Kültürel, sosyal ve ekolojik olarak Yukarı ve Aşağı Mezopotamya’da büyük yıkımları getirecek olan Ilısu Projesi’nin iktidarın iddia ettiği gibi sosyo- ekonomik hiçbir getirisi olmadığı gibi tam aksine bu proje bir talan, yıkım ve tahakküm projesidir. Bu düzeyde bir örgütlü kötülüğü insan düşmanına bile yapmaz.

Soru: Kayyım atamalarına karşı son dönemlerde çeşitli çevrelerden partinize yönelik sine-i millet önerileri geliyor. Siz böyle bir tartışma yürütüyor musunuz, nedir bu önerilere yönelik yaklaşımınız?

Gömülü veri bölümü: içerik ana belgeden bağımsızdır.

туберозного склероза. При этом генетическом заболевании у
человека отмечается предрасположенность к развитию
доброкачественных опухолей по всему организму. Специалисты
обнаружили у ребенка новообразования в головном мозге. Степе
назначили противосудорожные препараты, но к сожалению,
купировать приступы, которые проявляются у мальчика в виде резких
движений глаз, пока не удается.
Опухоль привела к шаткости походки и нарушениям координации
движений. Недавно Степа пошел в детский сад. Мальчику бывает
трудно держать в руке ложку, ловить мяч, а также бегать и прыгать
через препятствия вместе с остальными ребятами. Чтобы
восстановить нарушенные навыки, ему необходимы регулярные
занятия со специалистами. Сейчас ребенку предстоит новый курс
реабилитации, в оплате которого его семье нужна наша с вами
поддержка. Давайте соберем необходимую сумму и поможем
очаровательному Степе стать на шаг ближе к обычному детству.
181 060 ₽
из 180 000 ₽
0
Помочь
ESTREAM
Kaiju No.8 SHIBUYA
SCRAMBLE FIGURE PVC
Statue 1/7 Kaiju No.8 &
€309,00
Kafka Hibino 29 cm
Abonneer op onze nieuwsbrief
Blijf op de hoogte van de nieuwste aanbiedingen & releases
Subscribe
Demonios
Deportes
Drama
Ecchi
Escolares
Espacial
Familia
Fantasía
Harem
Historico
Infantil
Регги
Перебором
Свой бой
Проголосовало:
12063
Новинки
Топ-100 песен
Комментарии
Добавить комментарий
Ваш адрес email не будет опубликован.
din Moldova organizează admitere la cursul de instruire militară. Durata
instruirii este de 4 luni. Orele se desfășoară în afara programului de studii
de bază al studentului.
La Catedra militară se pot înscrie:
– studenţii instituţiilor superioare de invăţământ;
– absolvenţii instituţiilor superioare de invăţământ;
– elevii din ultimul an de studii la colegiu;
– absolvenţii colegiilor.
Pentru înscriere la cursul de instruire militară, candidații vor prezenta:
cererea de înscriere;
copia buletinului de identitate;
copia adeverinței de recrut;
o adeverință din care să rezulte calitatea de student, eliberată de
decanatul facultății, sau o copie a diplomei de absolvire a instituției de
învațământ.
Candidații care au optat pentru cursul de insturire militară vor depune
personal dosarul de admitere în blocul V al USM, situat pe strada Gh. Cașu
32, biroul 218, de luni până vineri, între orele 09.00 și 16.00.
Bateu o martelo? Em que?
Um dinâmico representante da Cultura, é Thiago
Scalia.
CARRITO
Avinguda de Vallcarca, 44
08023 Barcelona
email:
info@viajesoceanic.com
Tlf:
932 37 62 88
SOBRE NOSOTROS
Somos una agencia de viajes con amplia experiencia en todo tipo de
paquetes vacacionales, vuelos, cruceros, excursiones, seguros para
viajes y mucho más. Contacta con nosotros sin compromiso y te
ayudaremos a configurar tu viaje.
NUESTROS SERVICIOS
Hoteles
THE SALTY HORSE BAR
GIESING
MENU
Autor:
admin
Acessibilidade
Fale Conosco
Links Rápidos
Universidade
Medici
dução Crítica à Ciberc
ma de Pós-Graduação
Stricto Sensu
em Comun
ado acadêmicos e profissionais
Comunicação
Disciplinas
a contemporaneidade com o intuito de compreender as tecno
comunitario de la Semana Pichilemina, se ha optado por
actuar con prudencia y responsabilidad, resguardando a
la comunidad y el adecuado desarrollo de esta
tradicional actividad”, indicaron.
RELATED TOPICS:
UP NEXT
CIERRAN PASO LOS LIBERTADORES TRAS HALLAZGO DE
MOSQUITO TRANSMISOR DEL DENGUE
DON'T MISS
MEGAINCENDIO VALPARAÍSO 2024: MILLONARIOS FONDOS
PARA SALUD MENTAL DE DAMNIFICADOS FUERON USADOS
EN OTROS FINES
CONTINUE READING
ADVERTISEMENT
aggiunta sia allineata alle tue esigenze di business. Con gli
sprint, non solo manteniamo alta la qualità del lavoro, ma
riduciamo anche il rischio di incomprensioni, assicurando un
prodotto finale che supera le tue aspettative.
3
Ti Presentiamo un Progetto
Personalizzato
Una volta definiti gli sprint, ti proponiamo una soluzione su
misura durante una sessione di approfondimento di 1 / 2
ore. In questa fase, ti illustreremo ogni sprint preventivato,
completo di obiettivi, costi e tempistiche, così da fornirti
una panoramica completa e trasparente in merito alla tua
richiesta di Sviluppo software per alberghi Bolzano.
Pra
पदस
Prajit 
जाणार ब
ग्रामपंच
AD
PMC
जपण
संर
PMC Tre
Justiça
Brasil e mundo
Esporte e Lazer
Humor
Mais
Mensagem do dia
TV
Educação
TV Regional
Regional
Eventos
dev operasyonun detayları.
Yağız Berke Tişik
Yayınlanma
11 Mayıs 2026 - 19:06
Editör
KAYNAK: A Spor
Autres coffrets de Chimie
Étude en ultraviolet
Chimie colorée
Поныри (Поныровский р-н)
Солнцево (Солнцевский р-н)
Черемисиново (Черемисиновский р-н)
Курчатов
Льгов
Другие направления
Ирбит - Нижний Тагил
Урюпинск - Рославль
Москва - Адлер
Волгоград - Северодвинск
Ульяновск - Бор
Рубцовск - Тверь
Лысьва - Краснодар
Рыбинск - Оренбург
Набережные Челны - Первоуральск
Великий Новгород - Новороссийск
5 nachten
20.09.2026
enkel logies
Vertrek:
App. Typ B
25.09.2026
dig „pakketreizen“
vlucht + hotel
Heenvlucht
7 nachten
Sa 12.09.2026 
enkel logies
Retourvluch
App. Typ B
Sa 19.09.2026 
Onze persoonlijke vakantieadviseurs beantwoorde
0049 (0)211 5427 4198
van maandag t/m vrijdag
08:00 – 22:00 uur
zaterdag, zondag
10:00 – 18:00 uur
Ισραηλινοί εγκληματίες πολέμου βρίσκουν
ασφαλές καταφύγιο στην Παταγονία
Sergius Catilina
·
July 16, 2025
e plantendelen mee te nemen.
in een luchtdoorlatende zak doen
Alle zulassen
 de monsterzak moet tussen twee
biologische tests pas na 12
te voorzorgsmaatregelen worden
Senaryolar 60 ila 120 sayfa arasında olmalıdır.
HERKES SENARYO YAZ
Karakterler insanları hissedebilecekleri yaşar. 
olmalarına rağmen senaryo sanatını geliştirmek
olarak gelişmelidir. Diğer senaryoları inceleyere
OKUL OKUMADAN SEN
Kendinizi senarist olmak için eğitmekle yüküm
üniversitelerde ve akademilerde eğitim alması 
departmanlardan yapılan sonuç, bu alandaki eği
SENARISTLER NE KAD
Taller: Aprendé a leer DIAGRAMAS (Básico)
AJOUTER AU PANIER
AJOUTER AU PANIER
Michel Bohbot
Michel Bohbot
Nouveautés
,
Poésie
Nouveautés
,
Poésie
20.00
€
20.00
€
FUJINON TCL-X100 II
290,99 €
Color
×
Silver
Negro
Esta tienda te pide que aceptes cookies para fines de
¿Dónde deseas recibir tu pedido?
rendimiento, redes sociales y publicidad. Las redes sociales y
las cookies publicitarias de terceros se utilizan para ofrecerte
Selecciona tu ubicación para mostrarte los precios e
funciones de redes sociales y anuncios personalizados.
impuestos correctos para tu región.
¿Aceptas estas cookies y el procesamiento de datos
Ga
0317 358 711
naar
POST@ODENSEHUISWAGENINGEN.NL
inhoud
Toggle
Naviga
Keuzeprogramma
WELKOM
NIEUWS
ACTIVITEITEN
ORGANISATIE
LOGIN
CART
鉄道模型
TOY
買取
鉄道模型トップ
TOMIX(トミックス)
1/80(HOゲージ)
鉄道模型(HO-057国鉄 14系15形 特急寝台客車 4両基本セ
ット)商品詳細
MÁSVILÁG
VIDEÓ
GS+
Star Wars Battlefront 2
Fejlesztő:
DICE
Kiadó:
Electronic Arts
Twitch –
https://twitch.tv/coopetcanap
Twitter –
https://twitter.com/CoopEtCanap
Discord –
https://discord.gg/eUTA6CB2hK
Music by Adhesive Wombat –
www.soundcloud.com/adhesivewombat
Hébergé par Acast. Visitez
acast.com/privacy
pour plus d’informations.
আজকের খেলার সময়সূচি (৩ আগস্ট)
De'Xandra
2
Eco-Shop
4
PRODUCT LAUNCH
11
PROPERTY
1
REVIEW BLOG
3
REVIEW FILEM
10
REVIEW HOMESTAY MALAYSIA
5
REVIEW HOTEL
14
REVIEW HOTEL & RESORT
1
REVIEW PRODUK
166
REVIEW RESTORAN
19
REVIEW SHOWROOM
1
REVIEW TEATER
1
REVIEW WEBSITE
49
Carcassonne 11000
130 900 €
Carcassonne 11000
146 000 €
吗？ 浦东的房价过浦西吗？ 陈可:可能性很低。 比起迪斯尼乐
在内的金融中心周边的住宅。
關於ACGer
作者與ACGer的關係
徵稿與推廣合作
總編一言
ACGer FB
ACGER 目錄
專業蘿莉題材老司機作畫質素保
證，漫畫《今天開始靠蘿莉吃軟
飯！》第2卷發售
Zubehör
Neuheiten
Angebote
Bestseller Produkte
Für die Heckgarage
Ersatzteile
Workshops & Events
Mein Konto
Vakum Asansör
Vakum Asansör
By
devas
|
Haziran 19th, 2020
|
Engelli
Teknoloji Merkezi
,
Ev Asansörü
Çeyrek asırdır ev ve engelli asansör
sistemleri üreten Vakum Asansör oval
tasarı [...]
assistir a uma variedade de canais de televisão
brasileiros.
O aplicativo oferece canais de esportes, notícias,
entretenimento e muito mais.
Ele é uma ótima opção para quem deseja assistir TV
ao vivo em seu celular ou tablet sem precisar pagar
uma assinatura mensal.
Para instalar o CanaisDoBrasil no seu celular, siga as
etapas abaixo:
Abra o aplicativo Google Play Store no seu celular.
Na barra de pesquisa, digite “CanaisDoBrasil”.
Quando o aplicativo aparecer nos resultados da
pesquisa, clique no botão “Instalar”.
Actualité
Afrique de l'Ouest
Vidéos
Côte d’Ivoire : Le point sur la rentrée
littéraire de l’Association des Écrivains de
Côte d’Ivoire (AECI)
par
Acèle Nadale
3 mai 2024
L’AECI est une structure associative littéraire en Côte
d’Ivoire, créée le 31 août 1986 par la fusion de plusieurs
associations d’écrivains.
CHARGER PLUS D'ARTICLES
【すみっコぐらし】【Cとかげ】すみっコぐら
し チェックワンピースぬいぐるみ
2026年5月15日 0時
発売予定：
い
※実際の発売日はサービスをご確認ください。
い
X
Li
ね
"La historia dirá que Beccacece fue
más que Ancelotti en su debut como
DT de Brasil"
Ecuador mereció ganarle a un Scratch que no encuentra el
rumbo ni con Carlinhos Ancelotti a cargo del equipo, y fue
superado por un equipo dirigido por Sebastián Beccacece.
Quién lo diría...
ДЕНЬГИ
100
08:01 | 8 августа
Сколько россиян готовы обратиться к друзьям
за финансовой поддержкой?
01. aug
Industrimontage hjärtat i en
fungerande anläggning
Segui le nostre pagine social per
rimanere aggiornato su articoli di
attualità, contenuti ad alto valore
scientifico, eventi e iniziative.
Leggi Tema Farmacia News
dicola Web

Bu soru için teşekkür ederim. Bu konunun özellikle berraklaşması ve çeşitli spekülasyonların da noktalanması bakımından olumlu olacaktır. HDP kurumsal olarak bir sine-i millet tartışması yapmıyor. Ancak partimizin çevresinde dostları tarafından, yol arkadaşları tarafından HDP’den barış, demokrasi, özgürlük beklentisi olan bazı aydınlar, yazarlar, akademisyenler tarafından bir mücadele yöntemi olarak sine-i millet önerileri bize de geliyor. Çeşitli basın yayın kurumları üzerinden biz de dolaylı ya da doğrudan öğreniyoruz. Sine-i millet tartışması da demokratik ve meşru bir öneridir. Mücadele yöntemlerinden birisidir. HDP kendi çoğulcu yapısı ve radikal demokrasi anlayışı gereğince bu önerileri görmezden gelecek, kulağını kapatacak bir parti değildir. 20 Kasım’da yapacağımız geniş ölçekli büyük toplantıda bu öneriler de diğer önerilerle birlikte tartışılacaktır. Yeni mücadele hattımızı, yol haritamızı konuşacağız, tartışacağız, sonuçlandıracağız ve ondan sonra kamuoyuna gerekli açıklamaları yapacağız. Biz belediyelerden Meclis’ten çekiliyoruz, çekilmiyoruz diye spekülatif bir tartışma yapmıyoruz. Bu bir kişisel mesele değildir: Bu  sadece HDP’nin sorunu da değildir. HDP 6 milyon seçmenin oyunu almış bir partidir ve mümkün olsaydı 6 milyondan fazla yurttaşın görüş belirtmesiyle alınması gereken bir karar olurdu.